Instrucción -
Reproduce sin modificaciones todo el texto desde el comienzo de los registros hasta la línea que contiene "restaurant’s efficiency and profitability", incluidos ambos extremos.
====== Datos proporcionados ======
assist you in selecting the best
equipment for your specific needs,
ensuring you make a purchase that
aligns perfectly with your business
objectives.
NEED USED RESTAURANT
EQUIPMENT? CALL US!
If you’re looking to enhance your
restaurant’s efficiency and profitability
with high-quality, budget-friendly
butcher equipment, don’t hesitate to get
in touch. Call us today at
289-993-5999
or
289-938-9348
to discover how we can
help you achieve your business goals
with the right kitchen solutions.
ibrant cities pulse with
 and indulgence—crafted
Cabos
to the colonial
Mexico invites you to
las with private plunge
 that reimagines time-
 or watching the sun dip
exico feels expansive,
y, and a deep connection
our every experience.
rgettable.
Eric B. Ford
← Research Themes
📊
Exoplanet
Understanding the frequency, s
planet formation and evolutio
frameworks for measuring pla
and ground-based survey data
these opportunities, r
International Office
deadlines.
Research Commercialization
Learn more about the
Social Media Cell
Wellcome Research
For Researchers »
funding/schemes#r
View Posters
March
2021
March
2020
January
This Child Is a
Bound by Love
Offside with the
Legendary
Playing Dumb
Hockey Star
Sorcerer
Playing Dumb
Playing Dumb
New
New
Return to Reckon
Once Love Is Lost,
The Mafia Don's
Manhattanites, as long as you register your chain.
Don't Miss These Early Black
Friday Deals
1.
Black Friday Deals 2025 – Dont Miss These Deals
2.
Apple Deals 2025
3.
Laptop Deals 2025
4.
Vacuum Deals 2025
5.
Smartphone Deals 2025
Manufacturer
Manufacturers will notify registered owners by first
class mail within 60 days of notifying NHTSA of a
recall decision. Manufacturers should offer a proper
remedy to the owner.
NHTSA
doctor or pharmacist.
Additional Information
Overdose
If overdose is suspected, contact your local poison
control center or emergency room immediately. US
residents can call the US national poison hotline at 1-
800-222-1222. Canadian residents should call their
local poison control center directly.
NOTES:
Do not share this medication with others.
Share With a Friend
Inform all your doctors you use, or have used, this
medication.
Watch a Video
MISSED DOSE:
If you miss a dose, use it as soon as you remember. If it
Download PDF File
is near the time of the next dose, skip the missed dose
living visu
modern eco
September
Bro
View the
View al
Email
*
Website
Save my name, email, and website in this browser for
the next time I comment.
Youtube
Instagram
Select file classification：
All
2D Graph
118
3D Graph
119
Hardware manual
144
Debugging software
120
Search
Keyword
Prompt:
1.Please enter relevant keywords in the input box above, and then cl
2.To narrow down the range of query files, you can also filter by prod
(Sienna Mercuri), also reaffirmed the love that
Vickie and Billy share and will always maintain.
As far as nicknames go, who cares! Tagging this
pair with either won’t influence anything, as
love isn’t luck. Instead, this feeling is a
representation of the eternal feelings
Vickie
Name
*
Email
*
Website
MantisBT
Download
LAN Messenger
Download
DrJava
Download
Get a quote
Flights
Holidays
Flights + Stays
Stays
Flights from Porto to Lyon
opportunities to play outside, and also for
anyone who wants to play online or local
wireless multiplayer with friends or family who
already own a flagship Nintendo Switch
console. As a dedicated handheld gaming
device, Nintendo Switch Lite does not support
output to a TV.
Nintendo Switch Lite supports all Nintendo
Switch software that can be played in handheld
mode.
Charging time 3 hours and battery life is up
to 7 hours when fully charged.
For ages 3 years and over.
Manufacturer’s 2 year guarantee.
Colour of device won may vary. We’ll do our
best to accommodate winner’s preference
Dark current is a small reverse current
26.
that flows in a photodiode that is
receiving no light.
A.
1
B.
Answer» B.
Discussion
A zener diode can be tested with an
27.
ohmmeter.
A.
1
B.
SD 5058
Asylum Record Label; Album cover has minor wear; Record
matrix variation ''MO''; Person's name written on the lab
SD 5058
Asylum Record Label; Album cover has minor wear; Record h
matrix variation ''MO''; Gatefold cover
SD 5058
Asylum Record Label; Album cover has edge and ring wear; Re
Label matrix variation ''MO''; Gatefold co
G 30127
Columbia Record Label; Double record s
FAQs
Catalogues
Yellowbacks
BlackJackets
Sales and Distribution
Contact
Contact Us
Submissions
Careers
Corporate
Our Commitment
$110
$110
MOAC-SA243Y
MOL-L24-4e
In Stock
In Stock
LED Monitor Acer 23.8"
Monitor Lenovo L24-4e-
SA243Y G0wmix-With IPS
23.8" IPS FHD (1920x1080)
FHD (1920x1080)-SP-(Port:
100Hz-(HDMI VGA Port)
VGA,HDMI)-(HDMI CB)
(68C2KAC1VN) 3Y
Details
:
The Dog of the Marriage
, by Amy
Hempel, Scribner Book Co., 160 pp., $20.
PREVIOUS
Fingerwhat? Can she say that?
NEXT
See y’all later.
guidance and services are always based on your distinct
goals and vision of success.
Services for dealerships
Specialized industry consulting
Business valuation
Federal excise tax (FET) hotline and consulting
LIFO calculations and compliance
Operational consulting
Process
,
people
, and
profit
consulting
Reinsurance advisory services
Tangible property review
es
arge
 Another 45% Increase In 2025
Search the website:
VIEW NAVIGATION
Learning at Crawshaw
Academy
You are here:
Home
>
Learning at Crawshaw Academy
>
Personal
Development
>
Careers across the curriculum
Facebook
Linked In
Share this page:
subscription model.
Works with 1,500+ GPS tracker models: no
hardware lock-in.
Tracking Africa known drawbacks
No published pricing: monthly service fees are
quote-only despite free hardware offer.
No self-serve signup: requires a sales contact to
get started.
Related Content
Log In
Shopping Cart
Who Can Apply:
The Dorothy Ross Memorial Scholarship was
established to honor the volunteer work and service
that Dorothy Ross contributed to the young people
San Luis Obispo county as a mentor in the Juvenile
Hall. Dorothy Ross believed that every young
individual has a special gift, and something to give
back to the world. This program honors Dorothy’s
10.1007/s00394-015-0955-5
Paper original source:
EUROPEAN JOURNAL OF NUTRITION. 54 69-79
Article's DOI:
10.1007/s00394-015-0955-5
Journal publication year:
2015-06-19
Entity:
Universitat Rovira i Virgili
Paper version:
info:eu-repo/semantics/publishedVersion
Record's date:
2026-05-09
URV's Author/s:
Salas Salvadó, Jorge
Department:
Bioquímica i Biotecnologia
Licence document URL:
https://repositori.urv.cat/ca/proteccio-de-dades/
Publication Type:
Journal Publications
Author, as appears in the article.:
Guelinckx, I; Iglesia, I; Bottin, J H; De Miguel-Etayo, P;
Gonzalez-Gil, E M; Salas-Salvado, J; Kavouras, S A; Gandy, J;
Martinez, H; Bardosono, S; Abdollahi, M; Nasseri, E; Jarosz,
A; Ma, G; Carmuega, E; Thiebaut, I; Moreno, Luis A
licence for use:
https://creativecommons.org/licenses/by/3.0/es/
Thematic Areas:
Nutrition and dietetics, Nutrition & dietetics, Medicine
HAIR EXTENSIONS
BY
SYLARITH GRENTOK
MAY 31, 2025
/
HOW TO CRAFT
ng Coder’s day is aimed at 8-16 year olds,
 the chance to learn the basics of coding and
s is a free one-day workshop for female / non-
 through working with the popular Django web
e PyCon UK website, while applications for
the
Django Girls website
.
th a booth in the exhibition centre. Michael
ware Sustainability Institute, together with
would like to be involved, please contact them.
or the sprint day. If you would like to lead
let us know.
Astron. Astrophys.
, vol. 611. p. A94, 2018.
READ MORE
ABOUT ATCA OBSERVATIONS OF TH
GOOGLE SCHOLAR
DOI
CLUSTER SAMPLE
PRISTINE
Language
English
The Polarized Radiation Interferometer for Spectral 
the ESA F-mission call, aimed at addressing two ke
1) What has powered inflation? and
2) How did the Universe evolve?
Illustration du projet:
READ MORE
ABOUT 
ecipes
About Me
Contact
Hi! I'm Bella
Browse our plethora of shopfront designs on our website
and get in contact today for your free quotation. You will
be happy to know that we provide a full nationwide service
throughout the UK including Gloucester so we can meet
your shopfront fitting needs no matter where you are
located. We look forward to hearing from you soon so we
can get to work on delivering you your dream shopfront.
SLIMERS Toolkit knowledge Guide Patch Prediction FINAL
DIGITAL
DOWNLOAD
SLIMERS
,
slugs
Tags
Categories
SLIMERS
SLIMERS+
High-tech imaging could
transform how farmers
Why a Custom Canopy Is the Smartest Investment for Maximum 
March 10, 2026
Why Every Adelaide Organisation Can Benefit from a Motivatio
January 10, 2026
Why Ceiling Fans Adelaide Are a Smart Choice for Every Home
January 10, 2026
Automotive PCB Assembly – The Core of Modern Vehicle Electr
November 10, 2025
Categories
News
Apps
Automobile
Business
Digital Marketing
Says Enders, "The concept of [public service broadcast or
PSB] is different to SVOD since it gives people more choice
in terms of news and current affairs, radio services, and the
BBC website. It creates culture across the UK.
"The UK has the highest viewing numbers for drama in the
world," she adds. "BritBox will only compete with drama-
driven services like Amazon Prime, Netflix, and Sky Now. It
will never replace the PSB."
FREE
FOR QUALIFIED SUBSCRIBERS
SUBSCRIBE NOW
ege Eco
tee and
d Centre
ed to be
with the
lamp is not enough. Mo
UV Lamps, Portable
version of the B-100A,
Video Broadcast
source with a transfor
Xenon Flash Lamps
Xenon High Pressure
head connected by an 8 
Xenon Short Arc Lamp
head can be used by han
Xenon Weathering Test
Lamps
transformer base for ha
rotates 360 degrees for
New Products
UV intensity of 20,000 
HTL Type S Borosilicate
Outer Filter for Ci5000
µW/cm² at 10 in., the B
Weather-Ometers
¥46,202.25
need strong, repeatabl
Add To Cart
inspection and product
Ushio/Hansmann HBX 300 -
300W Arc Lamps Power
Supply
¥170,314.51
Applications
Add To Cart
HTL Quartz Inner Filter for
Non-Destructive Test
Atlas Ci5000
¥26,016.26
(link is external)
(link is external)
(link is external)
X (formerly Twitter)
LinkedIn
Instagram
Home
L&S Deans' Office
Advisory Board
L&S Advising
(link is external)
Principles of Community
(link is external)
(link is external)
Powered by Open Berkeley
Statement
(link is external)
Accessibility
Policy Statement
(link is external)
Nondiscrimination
======
Respuesta del ejercicio -
assist you in selecting the best
equipment for your specific needs,
ensuring you make a purchase that
aligns perfectly with your business
objectives.
NEED USED RESTAURANT
EQUIPMENT? CALL US!
If you’re looking to enhance your
restaurant’s efficiency and profitability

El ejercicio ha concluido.